Now, I have no clue why Properties implements Map<Object, Object>, given that the javadocs clearly state that key and value are String, but there you go. Having to typecast this makes the implicit option much less attractive. This being the case, the alternative is the most concise of them.
EDIT
Scala 2.8 just acquired an implicit conversion from Properties to mutable.Map[String,String], which makes most of that code moot.
In Scala 2.9.1 this is solved by implicit conversions inside collection.JavaConversions._ . The other answers use deprecated functions. The details are documented here.

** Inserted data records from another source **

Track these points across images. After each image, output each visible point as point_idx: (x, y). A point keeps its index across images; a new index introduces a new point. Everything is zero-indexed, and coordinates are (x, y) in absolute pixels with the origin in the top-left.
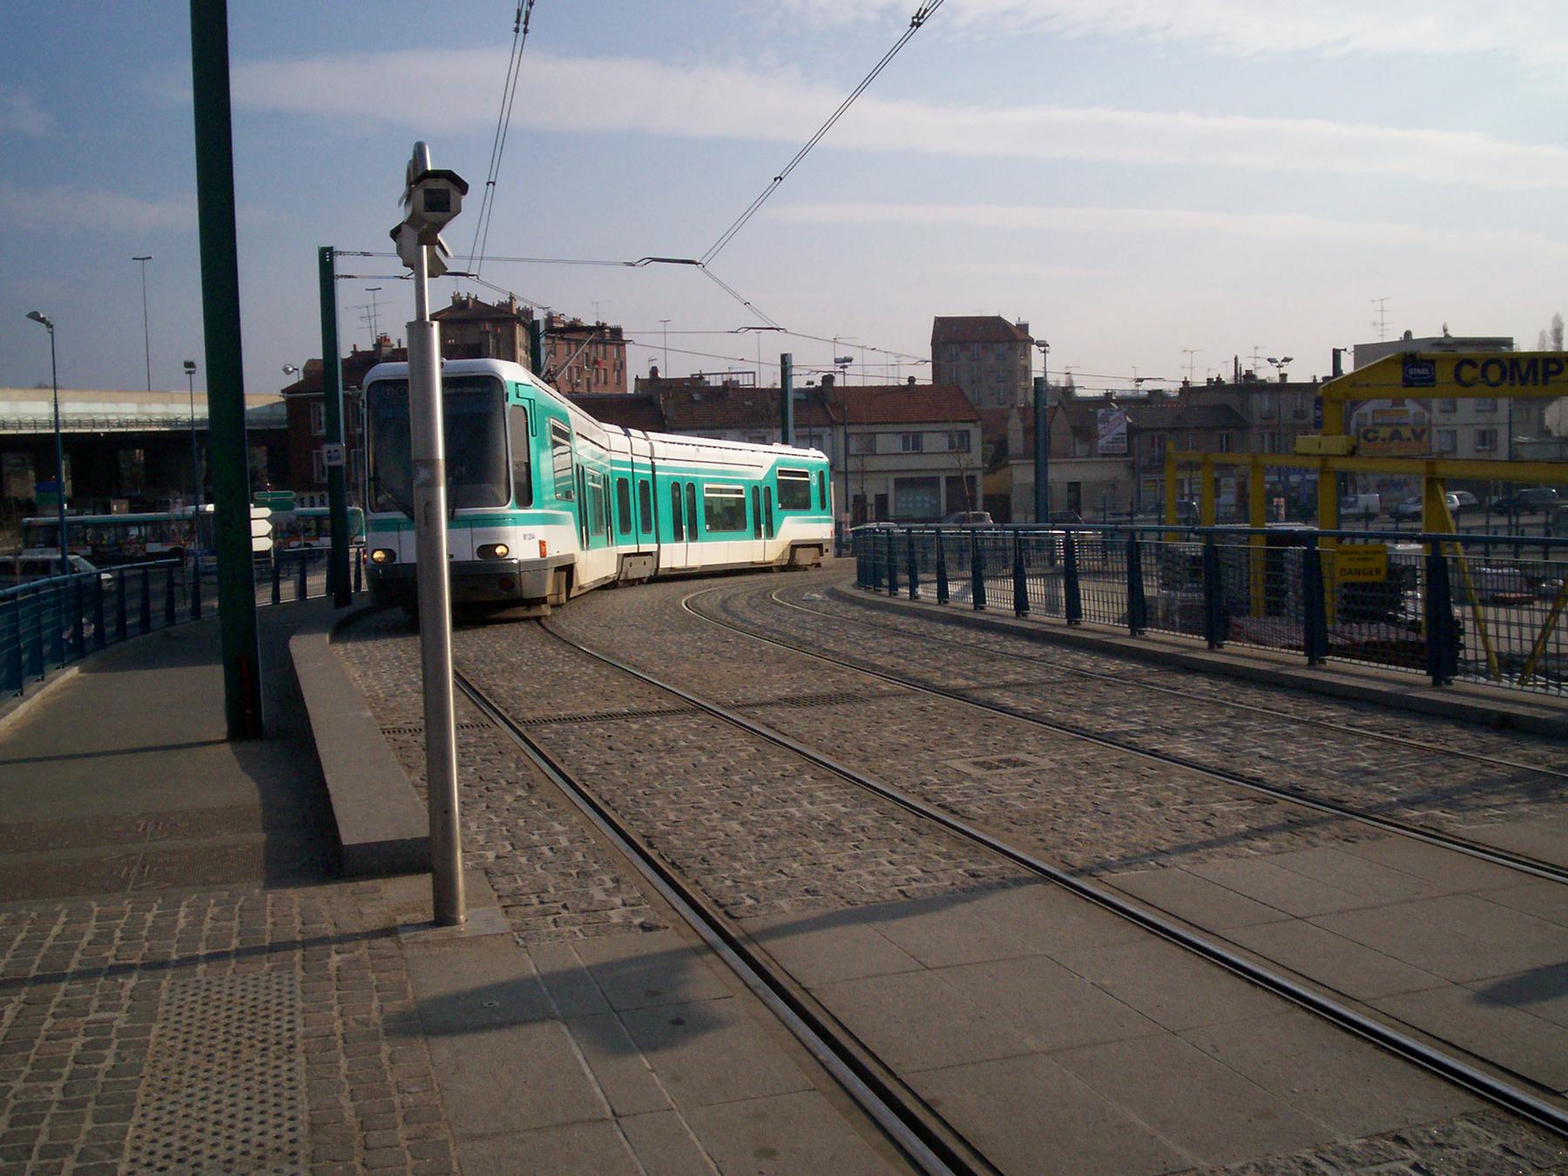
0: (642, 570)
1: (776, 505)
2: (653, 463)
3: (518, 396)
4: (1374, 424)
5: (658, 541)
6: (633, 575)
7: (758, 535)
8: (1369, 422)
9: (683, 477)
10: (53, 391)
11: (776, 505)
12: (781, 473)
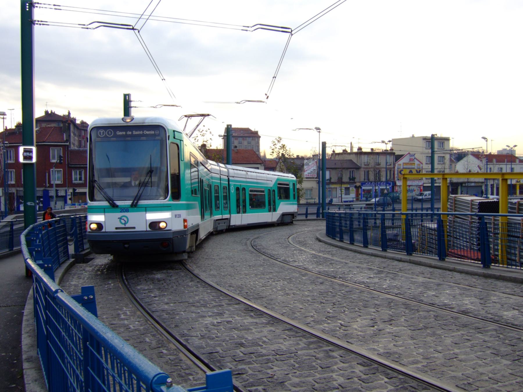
0: (222, 226)
1: (277, 198)
2: (229, 179)
3: (174, 138)
4: (403, 168)
5: (230, 213)
6: (219, 228)
7: (270, 211)
8: (402, 167)
9: (241, 185)
10: (411, 204)
11: (277, 198)
12: (279, 184)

This is a relevant snippet out of that page:
scala> import collection.JavaConversions._
import collection.JavaConversions._
scala> import collection.mutable._
import collection.mutable._
scala> val jul: java.util.List[Int] = ArrayBuffer(1, 2, 3)
jul: java.util.List[Int] = [1, 2, 3]
scala> val buf: Seq[Int] = jul
buf: scala.collection.mutable.Seq[Int] = ArrayBuffer(1, 2, 3)
scala> val m: java.util.Map[String, Int] = HashMap("abc" -> 1, "hello" -> 2)
m: java.util.Map[String,Int] = {hello=2, abc=1}
Getting from a mutable map to an immutable map is a matter of calling toMap on it.
In Scala 2.8.1 you can do it with asScalaMap(m : java.util.Map[A, B]) in a more concise way:
var props = asScalaMap(System.getProperties())
props.keySet.toList.sortWith(_ < _).foreach { k =>
println(k + (" " * (30 - k.length)) + " = " + props(k))
}
In Scala 2.13.2:
import scala.jdk.javaapi.CollectionConverters._
val props = asScala(System.getProperties)
Looks like in the most recent version of Scala (2.10.2 as of the time of this answer), the preferred way to do this is using the explicit .asScala from scala.collection.JavaConverters:
import scala.collection.JavaConverters._
val props = System.getProperties().asScala
assert(props.isInstanceOf[Map[String, String]])